05% Tween 20. Blots were washed and incubated for 30 minutes with a secondary antibody HRP selleck chem conjugate. Washed blots were Inhibitors,Modulators,Libraries incubated for one minute with chemiluminescent substrate and visualized using a GBOX HR50 molecular imaging sys tem. Syngene GeneSnap imaging Inhibitors,Modulators,Libraries and analysis software was used to quantify and normalize replicate analyses of plasma protein levels. Results Plasma proteomic differential expression analysis Many plasma proteins were differentially expressed simi larly among multiple SAID as evidenced by comparisons of the discordant MZ twins and unrelated, matched controls. Examinations of subjects stratified by diagnosis did Inhibitors,Modulators,Libraries not reveal any significant disease specific alterations among these differentially expressed proteins.
Plasma proteomic profiles differentiat ing these three study groups comprised several func tional categories including structural proteins, protease inhibitors, immune response related, transporters, acute phase reactants, catalytic, coagulation and tran scriptional factors. As expected, the majority of plasma proteins identified were of extracellular origin Inhibitors,Modulators,Libraries while the remainder was derived from var ious subcellular compartments. To illustrate these differential proteomic profiles, a Venn diagram depicting the inter relationships of plasma protein profiles from each of the three two group comparisons is shown in Figure 1. In this illustra tion, it is clear that comparisons of affected twins vs. either unaffected twins or unrelated, matched controls Inhibitors,Modulators,Libraries produced more complex profiles of differential protein expression relative to the comparison of unaffected twins vs.
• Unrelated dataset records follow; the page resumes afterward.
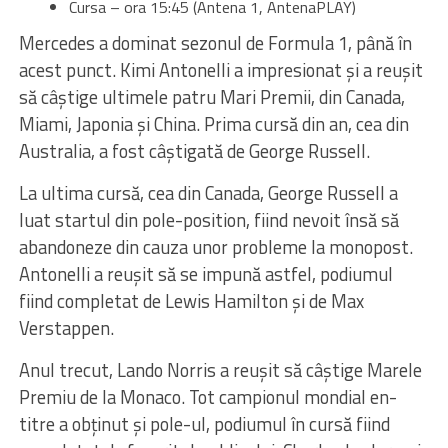
Cursa – ora 15:45 (Antena 1, AntenaPLAY)
Mercedes a dominat sezonul de Formula 1, până în
acest punct. Kimi Antonelli a impresionat şi a reuşit
să câştige ultimele patru Mari Premii, din Canada,
Miami, Japonia şi China. Prima cursă din an, cea din
Australia, a fost câştigată de George Russell.
La ultima cursă, cea din Canada, George Russell a
luat startul din pole-position, fiind nevoit însă să
abandoneze din cauza unor probleme la monopost.
Antonelli a reuşit să se impună astfel, podiumul
fiind completat de Lewis Hamilton şi de Max
Verstappen.
Anul trecut, Lando Norris a reuşit să câştige Marele
Premiu de la Monaco. Tot campionul mondial en-
titre a obţinut şi pole-ul, podiumul în cursă fiind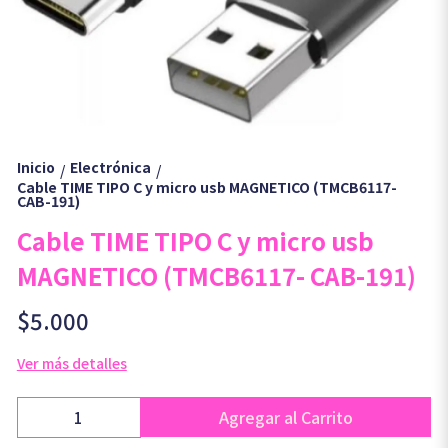
Inicio
Electrónica
/
/
Cable TIME TIPO C y micro usb MAGNETICO (TMCB6117-
CAB-191)
Cable TIME TIPO C y micro usb
MAGNETICO (TMCB6117- CAB-191)
$5.000
Ver más detalles
Agregar al Carrito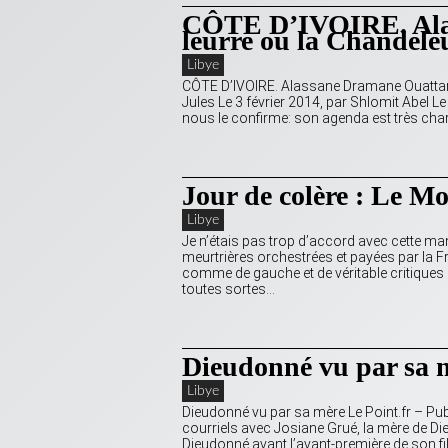
CÔTE D’IVOIRE. Alas
leurre ou la Chandele
Libye
CÔTE D’IVOIRE. Alassane Dramane Ouattara: 
Jules Le 3 février 2014, par Shlomit Abel L
nous le confirme: son agenda est très cha
Jour de colère : Le M
Libye
Je n’étais pas trop d’accord avec cette ma
meurtrières orchestrées et payées par la F
comme de gauche et de véritable critiques c
toutes sortes…
Dieudonné vu par sa 
Libye
Dieudonné vu par sa mère Le Point.fr – Pu
courriels avec Josiane Grué, la mère de Dieu
Dieudonné avant l’avant-première de son film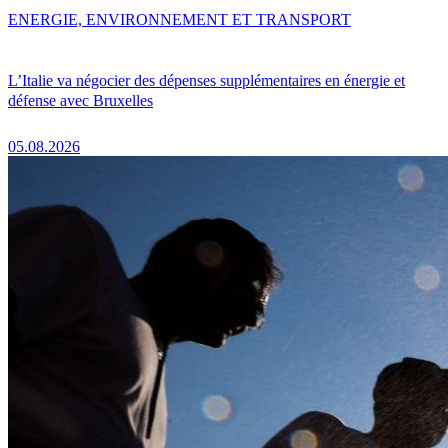
ENERGIE, ENVIRONNEMENT ET TRANSPORT
L’Italie va négocier des dépenses supplémentaires en énergie et
défense avec Bruxelles
05.08.2026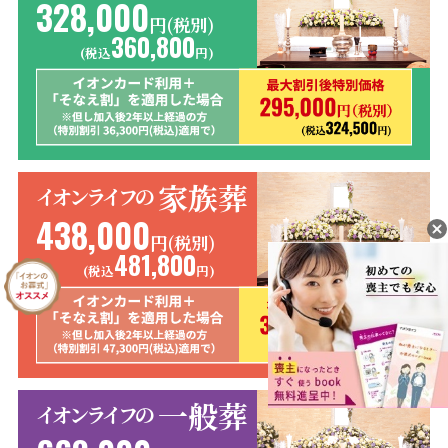
328,000
円(税別)
360,800
(税込
円)
家族葬
イオンライフの
438,000
円(税別)
481,800
(税込
円)
一般葬
イオンライフの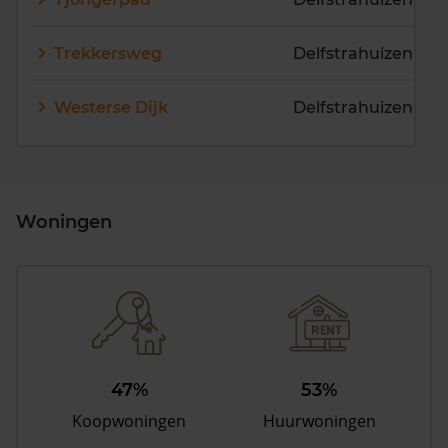
Trekkersweg
Delfstrahuizen-K
Westerse Dijk
Delfstrahuizen-K
Woningen
47%
53%
Koopwoningen
Huurwoningen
unrelated, matched controls. Relative to affected twins, it appears that the profile of unaffected twins more closely resembles that of unrelated, matched controls suggesting that disease status rather than genetic similarity between MZ twins might account for some differences in the number and magnitude selleck chem inhibitor of plasma protein levels detected differentially among the three study groups. A smaller number of proteins were the only protein markers shared uniquely among the discordant twin pairs. In cases involving comparisons of affected twins to either unaffected twins or unrelated controls, multiple acute phase reactants and markers of immune activation are apparent. The PON1 gene product, paraoxonase 1, was the only marker exhibiting significant differences in expression levels in each of the three two group com parisons. PON1 levels were reduced in the plasma of affected cases compared to either unaffected twins or unrelated, matched controls. Two additional markers, RBP1 and LRG1, were detected at modestly increased levels in affected twins compared to either unaffected twins or unrelated controls.